The right honorable gentleman, the member for Newcastle, and many another good friend beside him, have been over in Ireland this winter, and they can tell you that when the name of England is uttered now in an Irish crowd, it is no longer uttered with hatred, but with hope and with gratitude to those awakening British hearts which have never authorized this policy of the Government in Ireland. You are the Separatists. We are for peace and for happiness, and for the brotherhood of the two nations. You are for eternal repression and eternal discord and eternal misery for yourselves, as well as for us. We are for appeasing the dark passions of the past. You are for inflaming them, whether for purposes of a political character I do not know, but for purposes in the interests of that wretched class of Mamelukes whom you support in Ireland, who are neither good Englishmen nor good Irishmen, and who are being your evil genius in Ireland, just as they have been the scourge of our unhappy people.

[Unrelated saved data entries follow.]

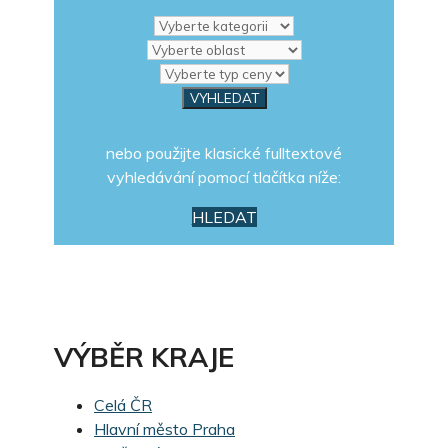
nebo použijte klasické fulltextové
vyhledávání pomocí tlačítka níže:
HLEDAT
VÝBĚR KRAJE
Celá ČR
Hlavní město Praha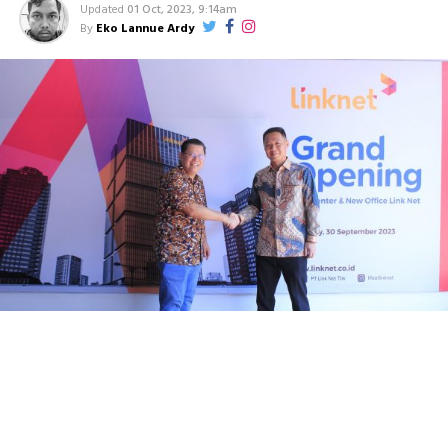
Updated
01 Oct, 2023, 9:14am
By
Eko Lannue Ardy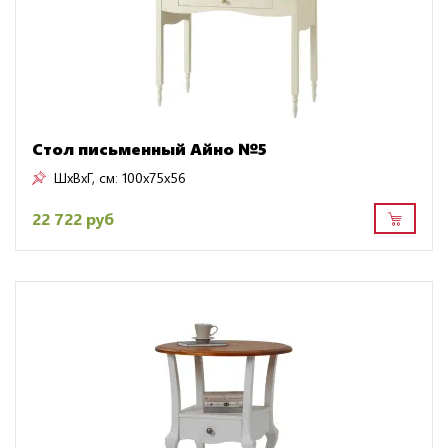
Стол письменный Айно №5
ШxВxГ, см:
100x75x56
22 722 руб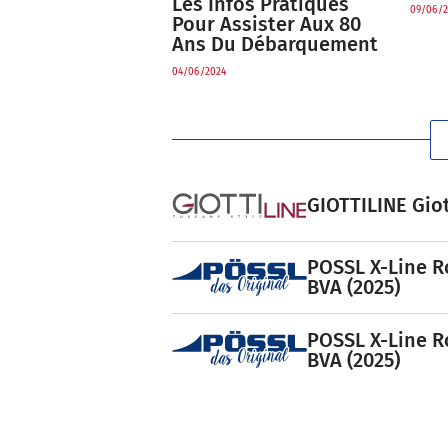
Les Infos Pratiques
09/06/2
Pour Assister Aux 80
Ans Du Débarquement
04/06/2024
GIOTTILINE Giot
POSSL X-Line R
BVA (2025)
POSSL X-Line R
BVA (2025)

That is the state of things; and in such a cause and between such forces, I believe the end is not far off, and to the God of justice and of liberty and of mercy, we leave the issue. So far as we ourselves are concerned, we shall be amply compensated, whatever we have suffered and may have to suffer in our grand old cause, if we can be sure that we are the last of that long and mournful line of men who have suffered for it. And, believe me, upon the day of our victory, we will grant an easy amnesty to the right honorable gentleman opposite for our little troubles in Tullamore, and we will bless his policy yet as one of the most powerful, though unconscious, instruments in the deliverance of Ireland. (Loud Opposition cheers.)

Mr. Finlay (who arose amid loud cries of "Balfour" from the Opposition and Home Rule benches) said that the honorable member who had just spoken had charged the Unionist party with inflaming passions and animosity in Ireland that were in a fair way of dying out. He was not aware of any section of the party against which that charge could be made. It had always been the mission of the Unionist party to see that equal justice should be done in Ireland, and to appease those animosities which were the relics of past misgovernment and past misfortunes. They believed that in a country so divided as Ireland was, equal justice might best be done in an Imperial Parliament, and not by handing over one part of the country to the domination of another. The honorable member had said that there was no bitterness on the part of the Irish members towards England. But the party had three voices. One was the voice that spoke in the House of Commons, the second the voice that spoke in Ireland; but to get at the real springs of the movement, they must hear it on an American platform. (Ministerial cheers.) He objected to that House being turned into a court of appeal from judicial sentences in Ireland, and he regretted to have heard the cheers which came from the Opposition side of the House when the honorable member for West Cork had said that he recommended the tenants at Mitchelstown to resist the law by force. (Mr. Gladstone expressed dissent.)